Family claim woman’s treatment in care home during pandemic was ‘tantamount to torture’
A woman has claimed that her mother-in-law’s treatment in a care home during the Covid-19 pandemic was “tantamount to torture”, and that they were not told of her worsening condition.
Valerie Gowrley, 77, who has dementia, was discharged from Basildon Hospital and admitted to Bluebell Place Nursing & Residential Home in Grays, Essex, in October 2019.
Her daughter-in-law, Fiona Gowrley, 44, of Thurrock in Essex, said the pensioner was visited three times a day by her husband, Jim Gowrley, until visits were stopped in the first national lockdown in March 2020.

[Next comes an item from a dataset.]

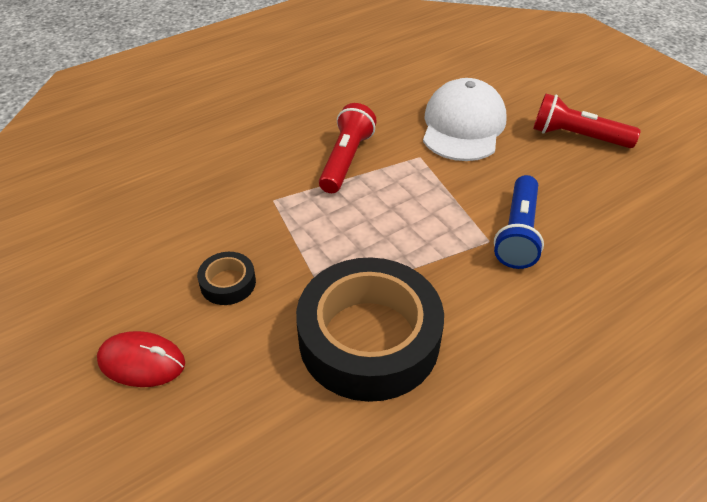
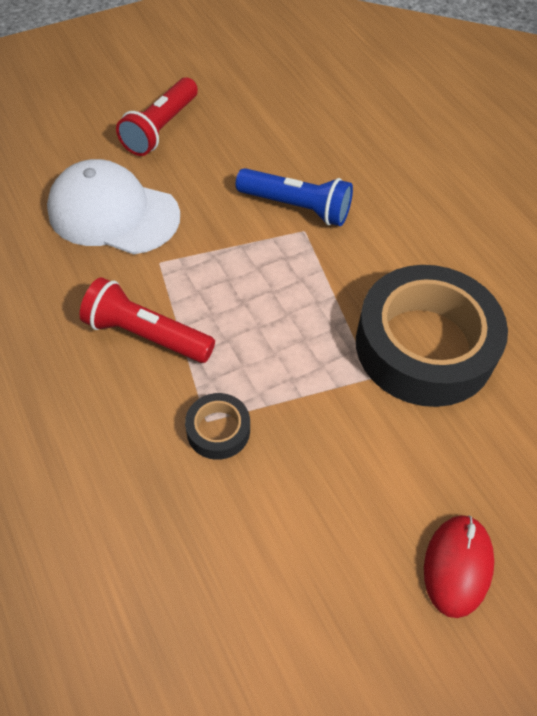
camera: 85 degrees left, 10 degrees up
(228, 283) = (344, 474): black tape -> black tape (218, 430)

She said he was able to visit for 20 minutes per fortnight from June 2020 until he died unexpectedly in August 2020, aged 75.
Fiona Gowrley said the rest of the family had limited access and did not become aware of the extent of her mother-in-law’s deterioration until a visit in January this year.
She said Mrs Gowrley’s weight had dropped from 10st 12lb (69kg) to 6st 7lb (41.7kg), and she had developed five pressure sores, but, while they knew about one before March 2020, they did not learn of the others until they visited.
Fiona Gowrley said: “The sores on her body were huge and very deep.
“To leave her in that state without adequate pain relief was, in my view, tantamount to torture.
“Val was also skeletal after considerable and inexcusable weight loss since her arrival at Bluebell care home.”
She said the family removed her mother-in-law from the care home in February this year, and she is now being looked after at home by nurses and relatives, where she is “comfortable and contented”.
The care home said in a statement: “We are sorry to hear that the family feel that the care given to Mrs Gowrley did not meet their expectations.
“We are committed to providing the highest possible standards of care to all our residents.
“We cannot give a detailed response to the matters raised by the family of the resident concerned for privacy reasons.
“However, we can confirm that this matter was reported to, and thoroughly investigated by, Thurrock Council’s Safeguarding Team and the Care Quality Commission and to date Bluebell Place has not been found at fault and there has been no evidence of neglect.
“However, if the family is not happy with the outcomes of the local authority’s investigations and choose to persist with these allegations, we will co-operate fully and with complete transparency to any further investigations by any authorities who have the right to investigate such matters.
“We will not make any further comment on this matter until such time as any further investigations are concluded.”
The home was inspected by the Care Quality Commission (CQC) in May 2021 and rated as good, having previously been rated as requiring improvement in a report published in September 2019.
The most recent report said that inspectors “found improvements had been made and the provider was no longer in breach of … regulations”.
A CQC spokesman said: “We have been in contact with Fiona Gowrley and we are reviewing information she provided regarding her mother-in-law’s care.”
An Essex Police spokesman said an investigation is ongoing.
A spokesman for Thurrock Council said officers carried out a “full and thorough investigation of the circumstances” with the CQC and police.
“We have reported the findings of this investigation to the family and their advocates and continue to work closely with the privately-owned and operated home to ensure they provide the best care and support for their residents,” they said.
Priya Singh, of law firm Hodge Jones & Allen, which represents the family, said: “I urge all families to be vigilant in monitoring the service levels being delivered.”